By the PBW theorem, $V = \sum \mathbb{C} f_{i_1}^{k_d} \cdots f_{i_d}^{k_d} v_{\Lambda}$, where the sum is over all possible choices of $d$, $i_1, \ldots, i_d$, and $k_1, \ldots, k_d$. Looking at point $3$ above, we can see that every such spanning vector is in a weight space, for example $f_1^2 f_3 v_{\Lambda} \in V_{\Lambda - 2 \alpha_1 - \alpha_3}$. Since $V$ is spanned by weight vectors, it is a weight representation.

We can already see that every weight of $V$ is bounded above by $\Lambda$, since $\lambda \geq \lambda - \alpha_i$ for all $\lambda$ and $\alpha_i$. In particular, if $V_{\lambda} \neq 0$ then $\lambda \leq \Lambda$.

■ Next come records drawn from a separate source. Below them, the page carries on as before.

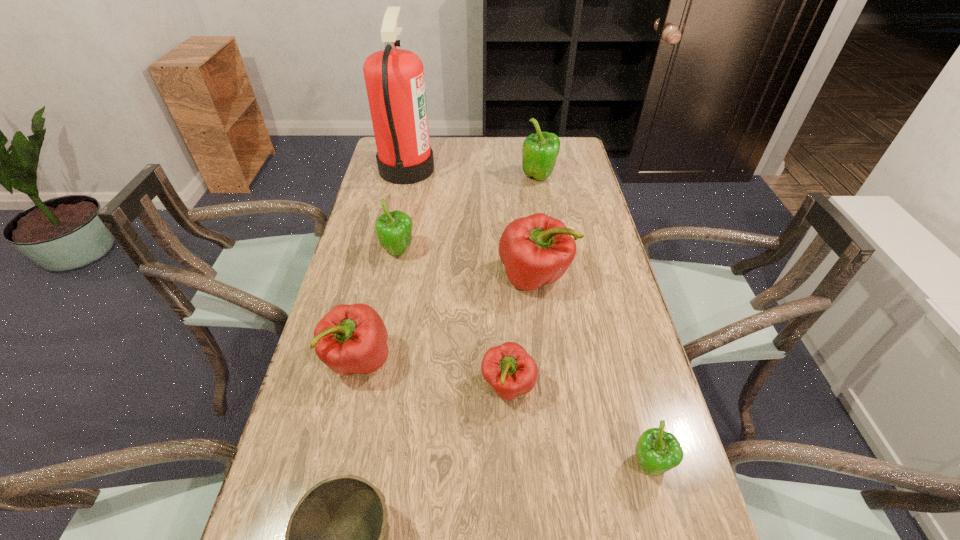
At what (x,y) coordinates should I click in order to perform the action: click on the smallest pink bell pepper. Please return your answer as a coordinate pair (x, y). Looking at the image, I should click on pyautogui.click(x=510, y=371).

The width and height of the screenshot is (960, 540). Identify the location of vacant space located at the nozzle of the red fire extinguisher. (463, 169).

This screenshot has height=540, width=960. I want to click on vacant point located on the right of the farthest bell pepper, so click(583, 178).

The image size is (960, 540). I want to click on free spot located on the left of the farthest pink bell pepper, so click(388, 277).

The image size is (960, 540). I want to click on vacant space located on the front of the second farthest green bell pepper, so click(377, 359).

Identify the location of vacant space located 0.230m on the back of the second smallest pink bell pepper. This screenshot has height=540, width=960. (379, 272).

The width and height of the screenshot is (960, 540). In order to click on free space located on the left of the smallest green bell pepper in this screenshot , I will do `click(542, 465)`.

The width and height of the screenshot is (960, 540). Identify the location of free spot located on the right of the smallest pink bell pepper. (565, 387).

You are a GUI agent. You are given a task and a screenshot of the screen. Output one action in this format:
    pyautogui.click(x=<x>, y=<y>)
    Task: Click on the object located in the far edge section of the desktop
    
    Given the screenshot: What is the action you would take?
    pyautogui.click(x=394, y=78)

Image resolution: width=960 pixels, height=540 pixels. I want to click on fire extinguisher that is positioned at the left edge, so click(394, 78).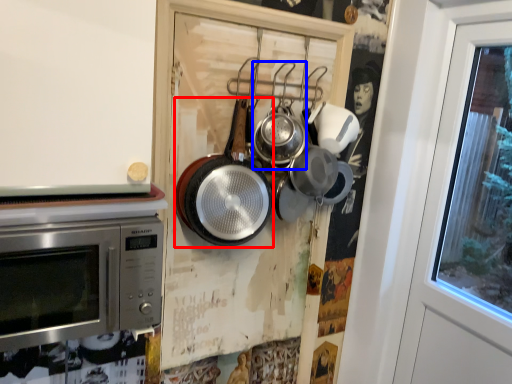
Question: Which of the following is the farthest to the observer, frying pan (highlighted by a red box) or frying pan (highlighted by a blue box)?

Choices:
 (A) frying pan
 (B) frying pan

Answer: (B)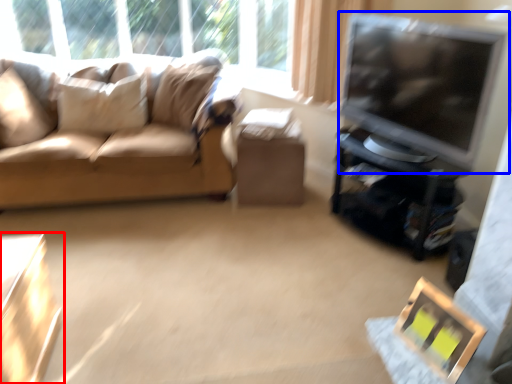
Question: Among these objects, which one is nearest to the camera, table (highlighted by a red box) or television (highlighted by a blue box)?

Choices:
 (A) table
 (B) television

Answer: (A)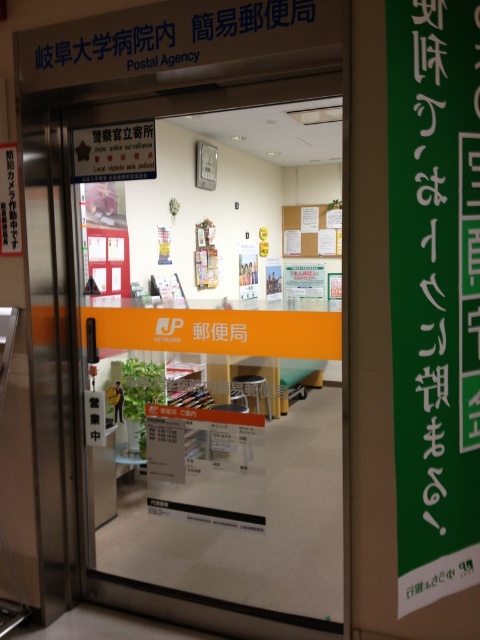
You are a delivery person standing at the entrance of the postal agency. You need to place a large package that is 6 meters long between the transparent glass door at center and the green paper at center. Is there enough space to place the package without bending it?

The distance between the transparent glass door at center and the green paper at center is 5.75 meters, which is shorter than the 6 meters length of the package. Therefore, there is not enough space to place the package without bending it.

You are a delivery person trying to hand over a package to the postal agency. You see the transparent glass door at center and the green paper at center. Which object is taller?

The green paper at center is taller than the transparent glass door at center.

You are standing in front of the entrance to the postal agency at Gifu University Hospital. You need to enter the building but notice the transparent glass door at center. Where exactly is the transparent glass door located in relation to the other signs on the door?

As for finite-dimensionality, this comes from the fact that the simple roots are linearly independent, and there are only so many ways of writing a sequence $f_{i_1} \ldots f_{i_d} v_{\Lambda}$ so that the resulting vector is in the correct weight space. Take for example $\lambda = \Lambda - 2 \alpha_1 - \alpha_3$ Then $\lambda - \Lambda = 2 \alpha_1 + \alpha_3$ is an element of the root lattice, with "height" 3. There are only three sequences of $f_i$ that lead to vectors with this weight, namely $f_1^2 f_3 v_{\Lambda}$, $f_1 f_3 f_1 v_{\Lambda}$, and $f_3 f_1^2 v_{\Lambda}$. Therefore $\dim V_{\Lambda - 2 \alpha_1 - \alpha_3} \leq 3$. These inequalities do not in general give good bounds on the dimensions of weight spaces, but all the bounds they give show that the weight spaces are finite-dimensional, which is all that we need.